The following night the festival unfurled Scott Cummings’ Buffalo Juggalos. By turns harrowing and funny, wistful and crass, its an experimental documentary that takes as its subjects, various residents of Buffalo, New York who also happen to be Juggalos. For the uninformed, by Juggalo I mean someone who dresses and paints their face like the members of the Detroit, Michigan based rap duo Insane Clown Posse. A close knit community of such people exists in many of America’s under examined corners, such as Bison City, but Cummings isn’t interested in a traditional verite or talking heads/archival portrait. He has nothing to exposit for you, no subculture to backhandedly compliment while the subtle reprimands pile up in the margins. His film shows various Juggalos staring right back at the lens while they carry out essential life tasks or simply do batshit crazy stuff—from nursing a baby to eating pussy in a hot tub, smoking bowls in pristine woodlands to breaking into cars on the outskirts of downtown Buffalo, each shot, most of which are still tableaus, is almost a film unto itself. Shot by the remarkable Nandan Rao (Green, The International Sign of Choking), Buffalo Juggalos is thirty-minutes of guttural delight.
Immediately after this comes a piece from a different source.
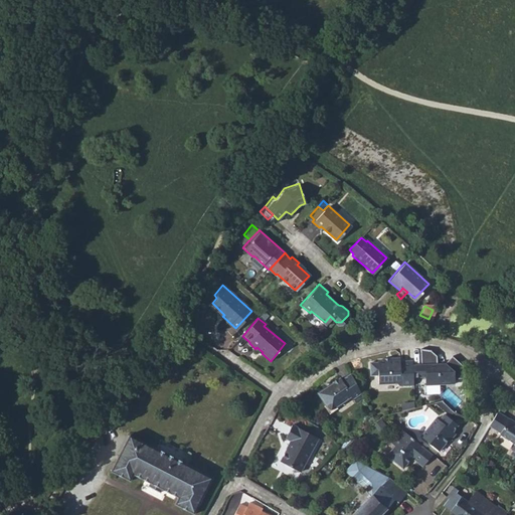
[(439,358),(434,352),(425,350),(423,350),(423,365),(413,365),(414,381),(427,380),(428,386),(456,384),(456,378),(465,378),(464,360),(453,357),(447,365),(439,364),(439,358)]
In it’s third and fourth day, as the film fest transitioned from “Camp Modern”to The Flicks, the festival played host to a pair of films starring the Kentucker Audley, who is quickly becoming one of indie cinema’s most expressively taciturn leading men. In both Alison Bagnall’s Funny Bunny and Charles Poekel’s Christmas, Again, Audley plays a man on the outskirts who has a peculiar vocation. In Bagnall’s film his Gene goes door to door trying to raise awareness about the childhood obesity epidemic where as in Poekel’s his character sells Christmas trees. Both films eventually focus on the potential for romance that the Audley character stumbles upon with vulnerable, emotionally damaged women, who may prove a balm to his own broken heart; for Audley characters in 2015, there is always past heartbreak.
While Christmas, Again proceeds in drab colors and wintery, nighttime miasmas within the stereotypically rough hewn 16mm cinematography of Sean Price Williams, Ashley Connor’s colorful, highly saturated HD palette for Funny Bunny gives the films a warmth that proves to be an bulwark against its darker thematic revelations of child abuse and neglect. As Audley’s obesity awareness raiser finds himself drawn toward a pair of plucky, damaged rich kids played by Joslyn Jensen and Olly Alexander (who’s character Titty has the hardest to forget name you’ll encounter in indie film all year) forgive me for never feeling like things were going to end particularly poorly for any of these people. While neither film is particularly powered by a propulsive forward moving plot, Christmas, Again manages to convey the ennui of being alone during the holiday season as few films have. It’d make a great double feature with the other great Christmas tree salesmen movie of the era, the director’s cut of Phil Morrison All is Bright (aka Almost Christmas, aka Lucky Dog), another one of those movies that would have been great had they just left the director alone.